**Stored data:**

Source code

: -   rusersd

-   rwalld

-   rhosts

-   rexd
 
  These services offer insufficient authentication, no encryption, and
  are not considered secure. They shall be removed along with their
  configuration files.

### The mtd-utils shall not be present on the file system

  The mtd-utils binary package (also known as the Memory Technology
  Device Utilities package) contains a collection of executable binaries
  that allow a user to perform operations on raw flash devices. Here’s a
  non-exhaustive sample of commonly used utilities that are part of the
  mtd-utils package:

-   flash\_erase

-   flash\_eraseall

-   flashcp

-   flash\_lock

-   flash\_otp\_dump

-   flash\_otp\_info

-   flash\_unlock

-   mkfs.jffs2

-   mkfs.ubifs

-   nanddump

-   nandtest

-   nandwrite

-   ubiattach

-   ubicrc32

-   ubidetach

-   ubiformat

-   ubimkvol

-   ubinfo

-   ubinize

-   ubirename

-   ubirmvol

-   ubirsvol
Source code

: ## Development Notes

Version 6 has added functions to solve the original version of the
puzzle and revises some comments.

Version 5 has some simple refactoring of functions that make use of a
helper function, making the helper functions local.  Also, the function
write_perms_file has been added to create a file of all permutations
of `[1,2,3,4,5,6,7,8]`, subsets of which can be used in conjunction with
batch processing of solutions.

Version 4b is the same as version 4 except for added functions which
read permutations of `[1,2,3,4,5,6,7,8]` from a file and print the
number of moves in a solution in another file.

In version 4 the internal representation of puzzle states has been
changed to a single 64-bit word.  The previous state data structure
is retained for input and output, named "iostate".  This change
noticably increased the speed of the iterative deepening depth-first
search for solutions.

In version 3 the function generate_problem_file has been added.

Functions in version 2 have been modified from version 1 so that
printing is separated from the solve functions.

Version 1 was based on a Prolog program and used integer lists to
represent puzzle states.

**What needs to be done:** Repeat all of the lines above word for word, leaving nothing out.

**Result for this task:**
Source code

: -   rusersd

-   rwalld

-   rhosts

-   rexd
 
  These services offer insufficient authentication, no encryption, and
  are not considered secure. They shall be removed along with their
  configuration files.

### The mtd-utils shall not be present on the file system

  The mtd-utils binary package (also known as the Memory Technology
  Device Utilities package) contains a collection of executable binaries
  that allow a user to perform operations on raw flash devices. Here’s a
  non-exhaustive sample of commonly used utilities that are part of the
  mtd-utils package:

-   flash\_erase

-   flash\_eraseall

-   flashcp

-   flash\_lock

-   flash\_otp\_dump

-   flash\_otp\_info

-   flash\_unlock

-   mkfs.jffs2

-   mkfs.ubifs

-   nanddump

-   nandtest

-   nandwrite

-   ubiattach

-   ubicrc32

-   ubidetach

-   ubiformat

-   ubimkvol

-   ubinfo

-   ubinize

-   ubirename

-   ubirmvol

-   ubirsvol
Source code

: ## Development Notes

Version 6 has added functions to solve the original version of the
puzzle and revises some comments.

Version 5 has some simple refactoring of functions that make use of a
helper function, making the helper functions local.  Also, the function
write_perms_file has been added to create a file of all permutations
of `[1,2,3,4,5,6,7,8]`, subsets of which can be used in conjunction with
batch processing of solutions.

Version 4b is the same as version 4 except for added functions which
read permutations of `[1,2,3,4,5,6,7,8]` from a file and print the
number of moves in a solution in another file.

In version 4 the internal representation of puzzle states has been
changed to a single 64-bit word.  The previous state data structure
is retained for input and output, named "iostate".  This change
noticably increased the speed of the iterative deepening depth-first
search for solutions.

In version 3 the function generate_problem_file has been added.

Functions in version 2 have been modified from version 1 so that
printing is separated from the solve functions.

Version 1 was based on a Prolog program and used integer lists to
represent puzzle states.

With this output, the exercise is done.